[jira] [Updated] (SPARK-36786) SPIP: Improving the compile time performance, by improving a couple of rules, from 24 hrs to under 8 minutes

Asif (Jira) Tue, 28 Sep 2021 10:17:06 -0700


     [ 
https://issues.apache.org/jira/browse/SPARK-36786?page=com.atlassian.jira.plugin.system.issuetabpanels:all-tabpanel
 ]


Asif updated SPARK-36786:
-------------------------
    Description: 
h2. Q1. What are you trying to do? Articulate your objectives using absolutely 
no jargon.

The aim is to improve the compile time performance of query which in WorkDay's 
use case takes > 24 hrs ( & eventually fails) , to  < 8 min.

To explain the problem, I will provide the context.

The query plan in our production system, is huge, with nested *case when* 
expressions ( level of nesting could be >  8) , where each *case when* can have 
branches sometimes > 1000.

The plan could look like
{quote}Project1
    |
   Filter 1
    |

Project2
    |
 Filter2
    |
 Project3
    |
 Filter3

  |

Join
{quote}
Now the optimizer has a Batch of Rules , intended to run at max 100 times.

*Also note that the, the batch will continue to run till one of the condition 
is satisfied*

*i.e  either numIter == 100 || inputPlan == outputPlan (idempotency is 
achieved)*

One of the early  Rule is   *PushDownPredicateRule.*

**Followed by **CollapseProject**.

 

The first issue is *PushDownPredicate* rule.

It picks  one filter at a time & pushes it at lowest level ( I understand that 
in 3.1 it pushes through join, while in 2.4 it stops at Join) , but either case 
it picks 1 filter at time starting from top, in each iteration.

*The above comment is no longer true in 3.1 release as it now combines filters.

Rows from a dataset
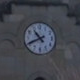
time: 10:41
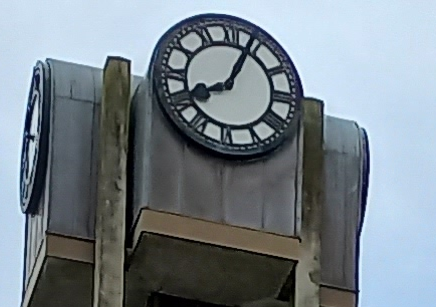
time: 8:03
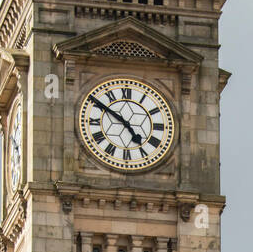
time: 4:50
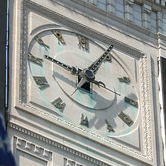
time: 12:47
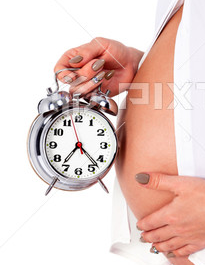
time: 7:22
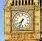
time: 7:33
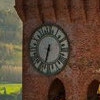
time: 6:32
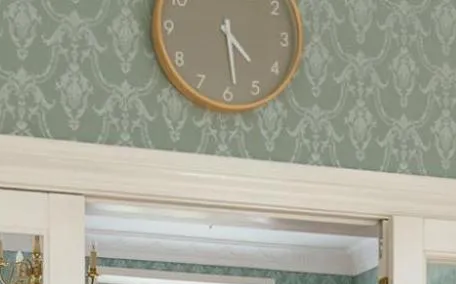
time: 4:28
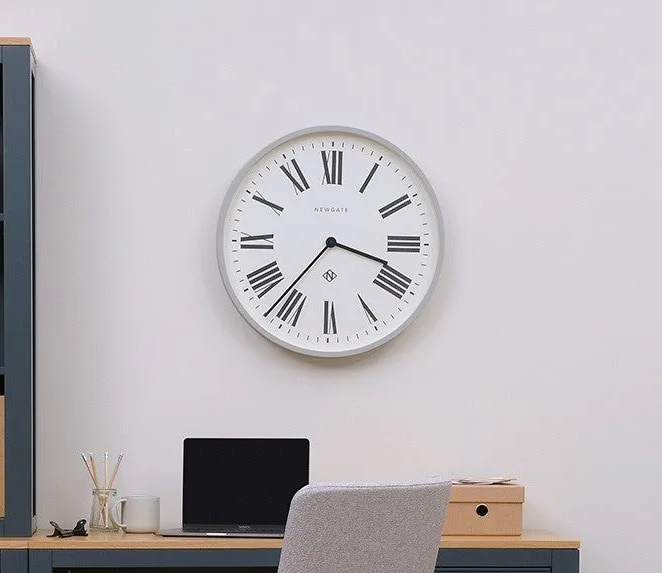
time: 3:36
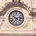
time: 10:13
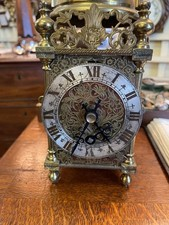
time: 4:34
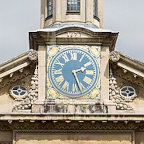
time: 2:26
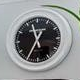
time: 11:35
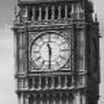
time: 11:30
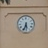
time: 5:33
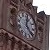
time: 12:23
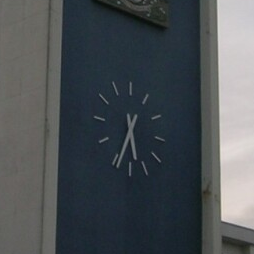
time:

* Direction 1: In the listing, swap "time" for "reading" in everything from the line containing "time: 12:47" down to the end of the listing, keeping the rest unchanged and leaving the picture lines out.
* Direction 2: Carry on the write-up about Spark query compile time from where it stops.
The write-up and the listing are unrelated and should be treated as separate material.

* Expected output 1:
reading: 12:47
reading: 7:22
reading: 7:33
reading: 6:32
reading: 4:28
reading: 3:36
reading: 10:13
reading: 4:34
reading: 2:26
reading: 11:35
reading: 11:30
reading: 5:33
reading: 12:23
reading:

* Expected output 2:
so it does push now all the encountered filters in a single pass. But it still 
materializes the filter on each push by realiasing.*

*Also it seems that with the change, one of the PruneFilter rule's 
functionality of replacement with Empty Relation appears to be broken by the 
addition of CombineFilter rule in PushDownPredicates rule. More on it later.*

*I have filed a new bug ticket ([PruneFilter optimization 
broken|https://issues.apache.org/jira/browse/SPARK-36878])*

So if there are say  50 projects interspersed with Filters , the idempotency is 
guaranteedly not going to get achieved till around 49 iterations. Moreover, 
CollapseProject will also be modifying tree on each iteration as a filter will 
get removed within Project.

Moreover, on each movement of filter through project tree, the filter is 
re-aliased using transformUp rule.  transformUp is very expensive compared to 
transformDown. As the filter keeps getting pushed down , its size increases.

To optimize this rule , 2 things are needed
 # Instead of pushing one filter at a time,  collect all the filters as we 
traverse the tree in that iteration itself.
 # Do not re-alias the filters on each push. Collect the sequence of projects 
it has passed through, and  when the filters have reached their resting place, 
do the re-alias by processing the projects collected in down to up manner.

This will result in achieving idempotency in a couple of iterations.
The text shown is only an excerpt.